Honduras v Chile - Group H - Nelspruit
Chile are very much under the radar, but they finished second in South American qualifying, a point behind Brazil. Both teams could have a player called Suazo up front. Chile have Humberto, Honduras have David, although the latter is an injury doubt. It is the first game at the Mbombela Stadium, whose seats are designed in an animal print pattern to make them look like either a zebra or a WAG's handbag, depending on your point of view.
Spain v Switzerland - Group H - Durban
Enter the favourites. Spain are so loaded with talent it makes you faint just looking at their squad list. With Fernando Torres, Andres Iniesta and Cesc Fabregas still short of fitness, Vicente Del Bosque (win ratio as coach: 96%) can still call on Xavi, David Silva, Sergio Busquets, Xabi Alonso and David Villa and will probably switch to a 4-5-1 formation. Switzerland are without injured striker Alex Frei, and experienced coach Ottmar Hitzfeld must ensure they do not receive a battering. Midfielder Gokhan Inler is very highly rated.
South Africa v Uruguay - Group A - Pretoria
And here we are again. The second round of group games begins with the hosts again, and a match for which they will no longer be big underdogs. Expect a unholy racket in the Loftus Versfeld stadium, and only one South African change - Tsepo Masilela replacing Lucas Thwala at left-back. Uruguay could be unchanged, but Nicolas Lodeiro, who was sent off after coming off the bench against France, is suspended. The South Americans may find their much-vaunted strikers Diego Forlan and Luis Suarez get more space than they did against France.

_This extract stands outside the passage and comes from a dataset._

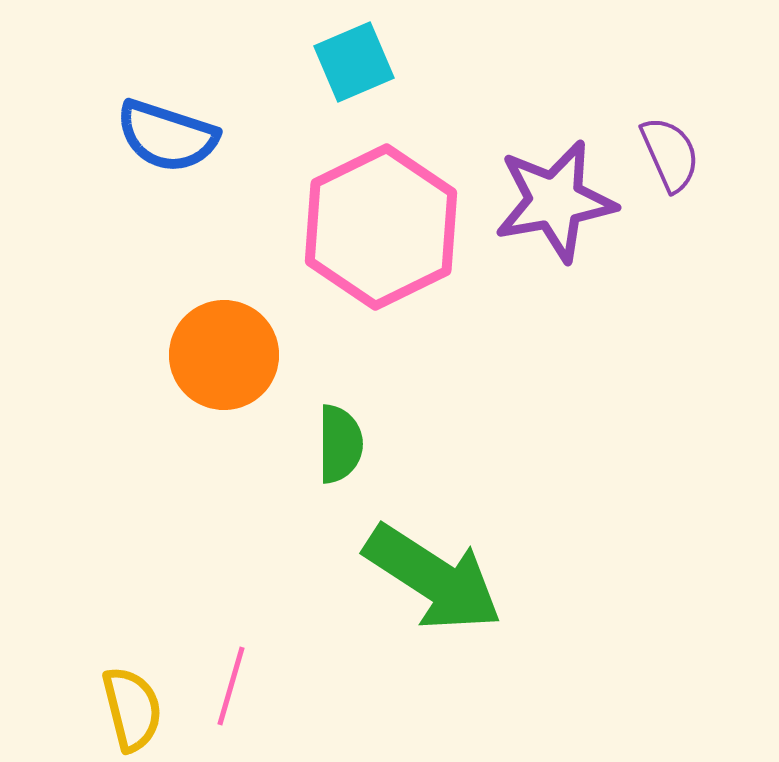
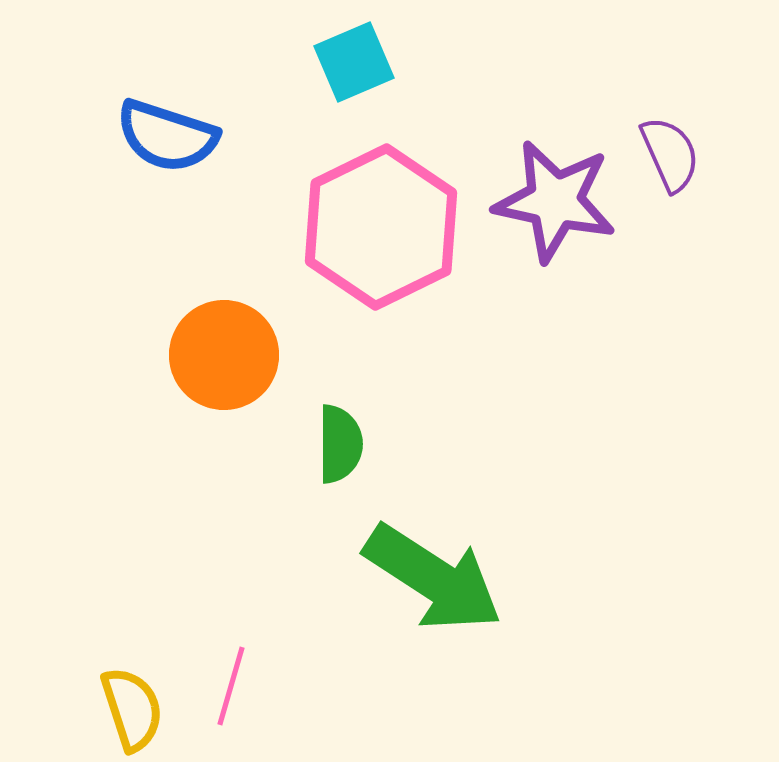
purple star: rotated 22 degrees clockwise
yellow semicircle: rotated 4 degrees counterclockwise
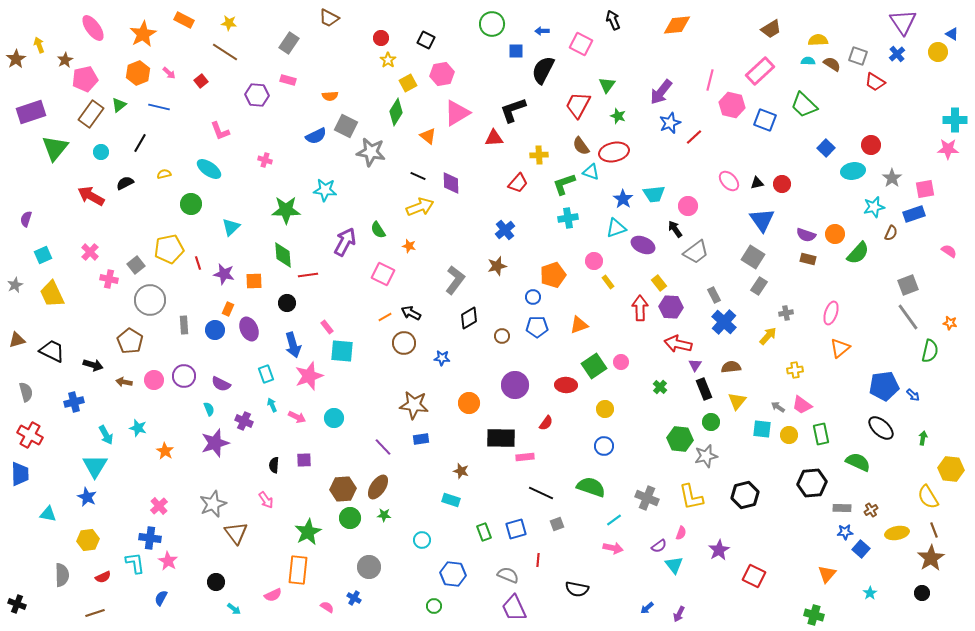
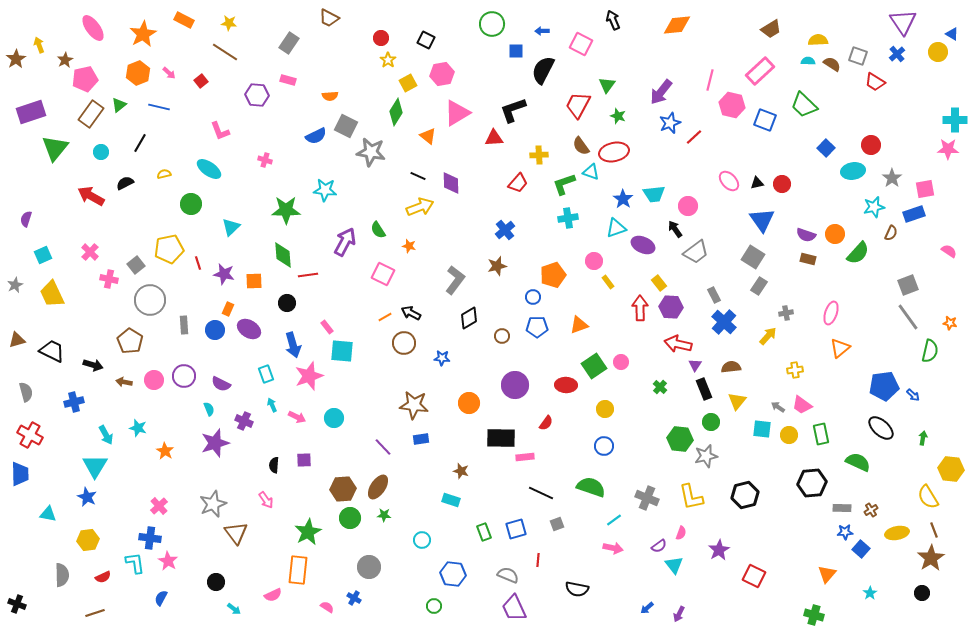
purple ellipse at (249, 329): rotated 35 degrees counterclockwise
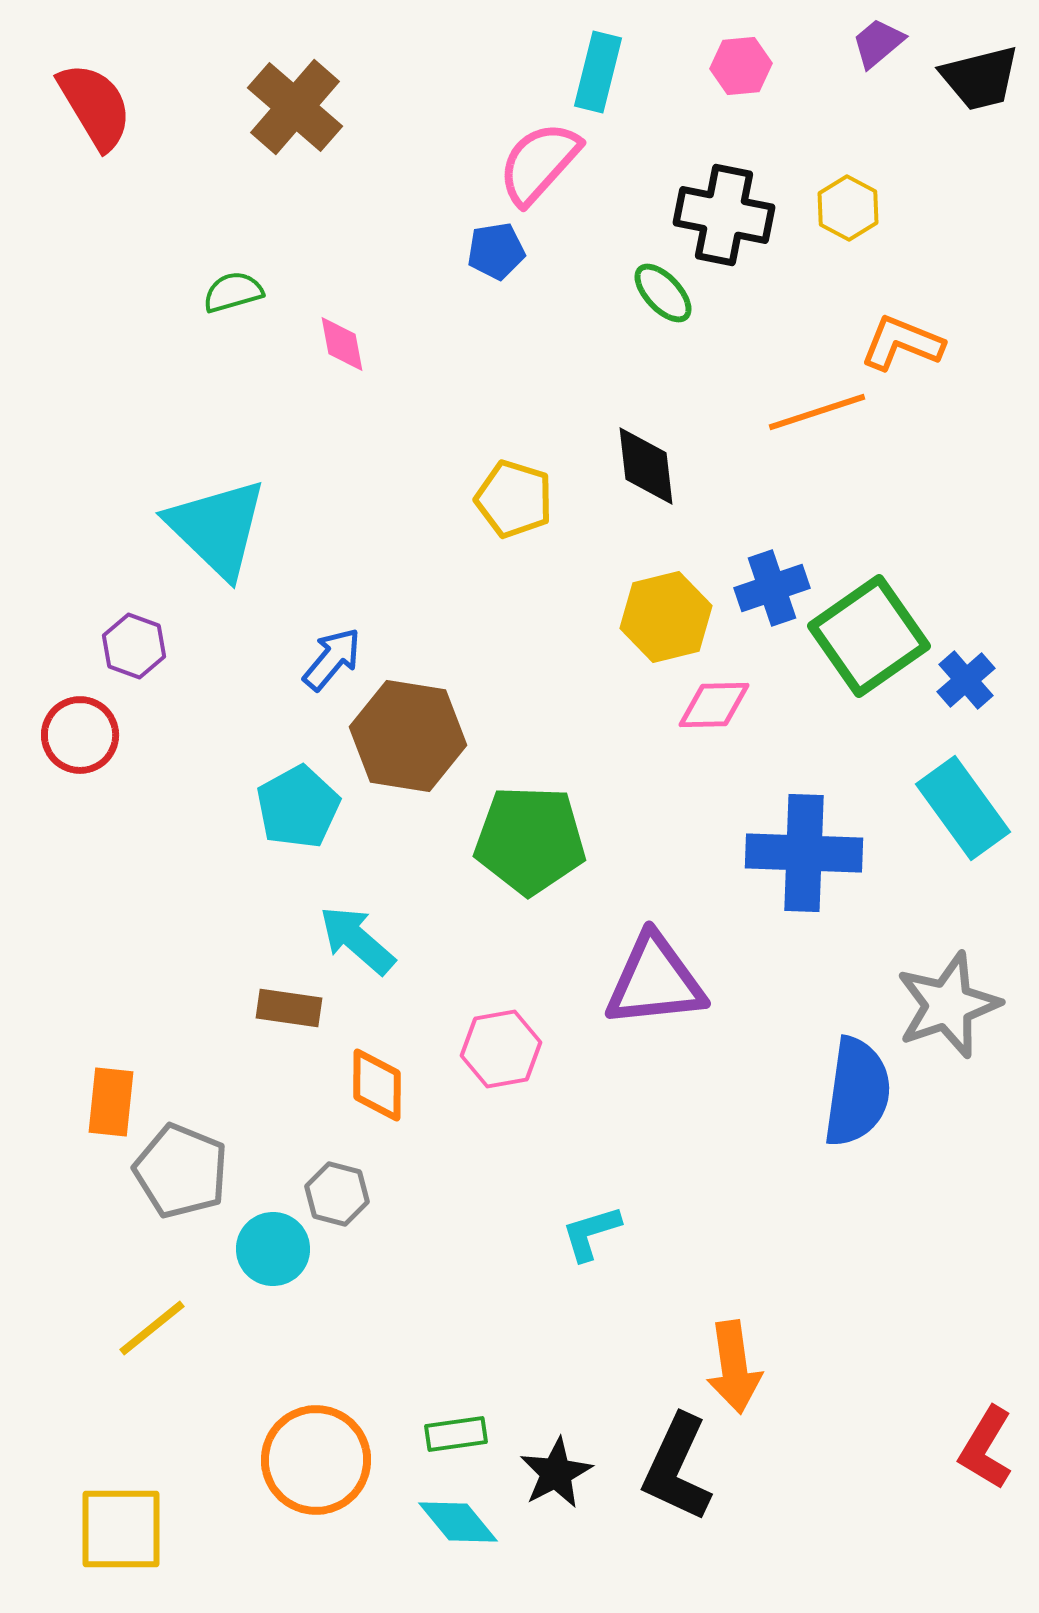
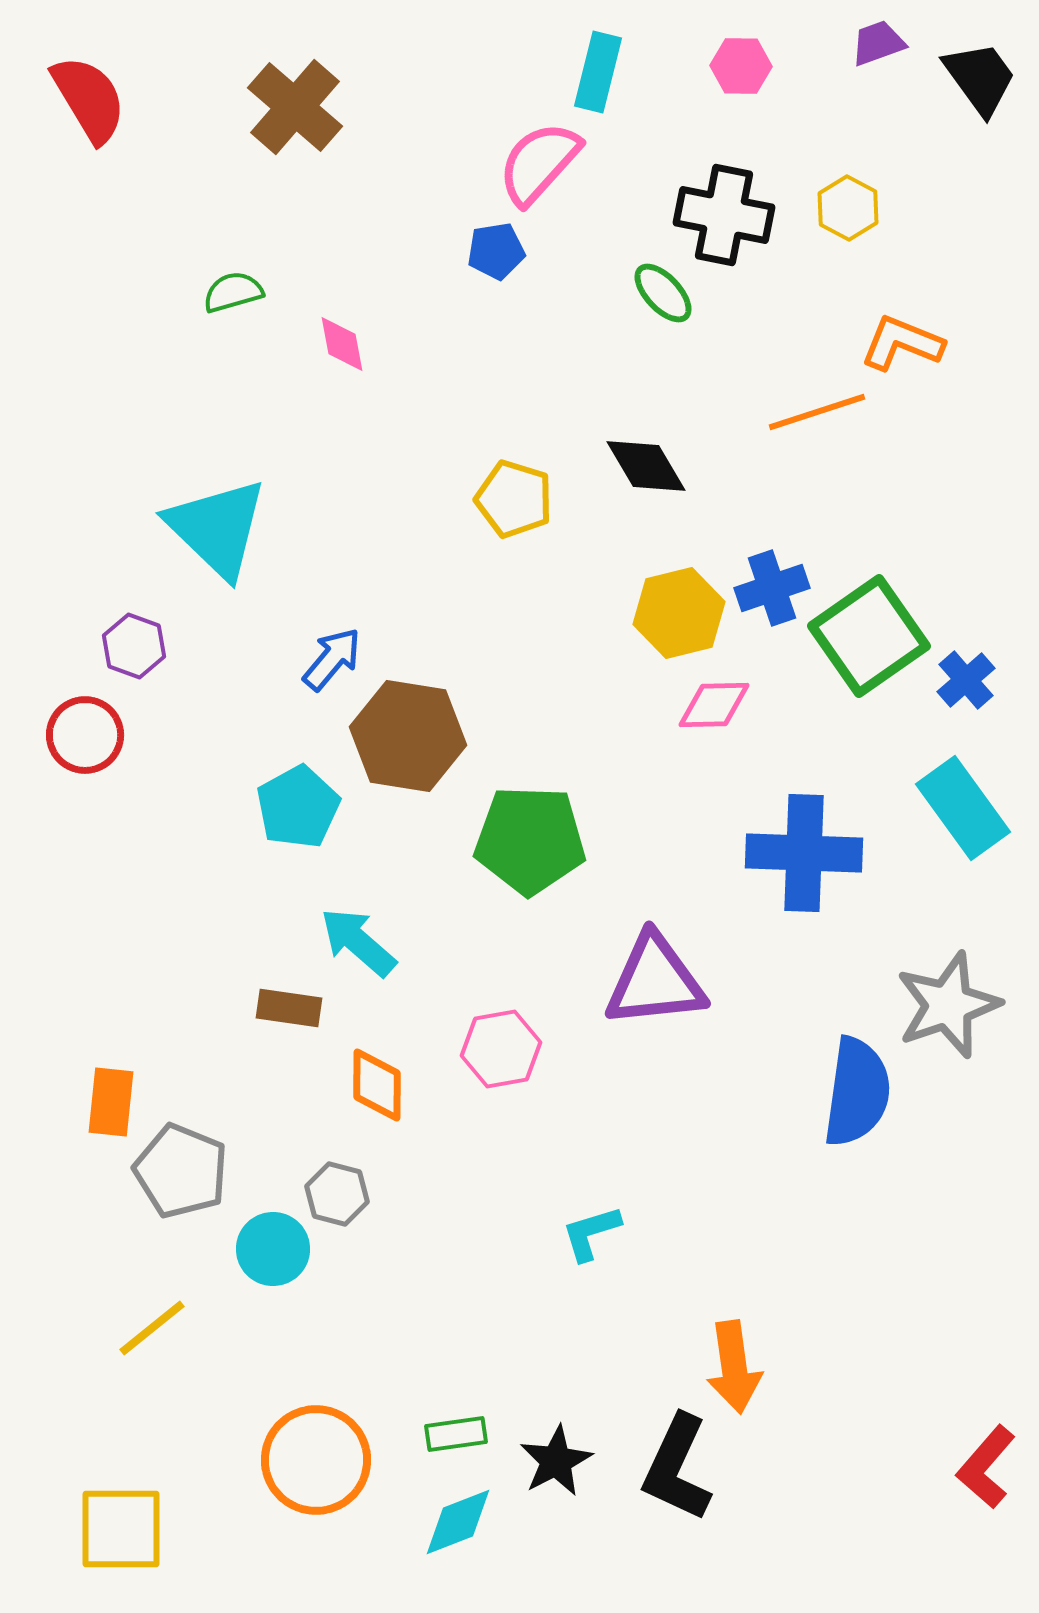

Water cooler chat: Those empty seats
Some people are never happy. The first five days of the tournament has been peppered with whinges that fans are blowing plastic trumpets and doing Mexican waves instead of of behaving like proper supporters - presumably waving rattles and threatening to send opposing fans home in an ambulance. Now the World Cup is catching heat because those same irritants are not turning up to games in sufficient numbers. Empty seats have been a major feature, particularly in the last two days, with Cameroon v Japan and New Zealand v Slovakia particularly under-subscribed. The latter game was so sparsely-attended it didn't even sound like satan's beehive. FIFA have blamed overseas fans for buying tickets and simply failing to turn up, but that only accounts for around 1,000 of the 10,000 bums not placed on seats at Cameroon-Japan.
World Cup jargon: ‘Did he mean it?'
The first question asked whenever a player scores a slightly jammy goal, like Maicon's against North Korea. The right-back appeared to be attempting a cross, but the ball swerved to the right and found the net from a tight angle. As he is Brazilian, he is much more likely to get the credit than a counterpart from any other nation. The question raised philosophical issues about the nature of intent that are well beyond me. Surely all players are trying, whether directly or indirectly, to score a goal? And why should the contents of a player's brain when he strikes the ball affect the way we judge the outcome? I take the Yoda line: "Do or do not. There is no try."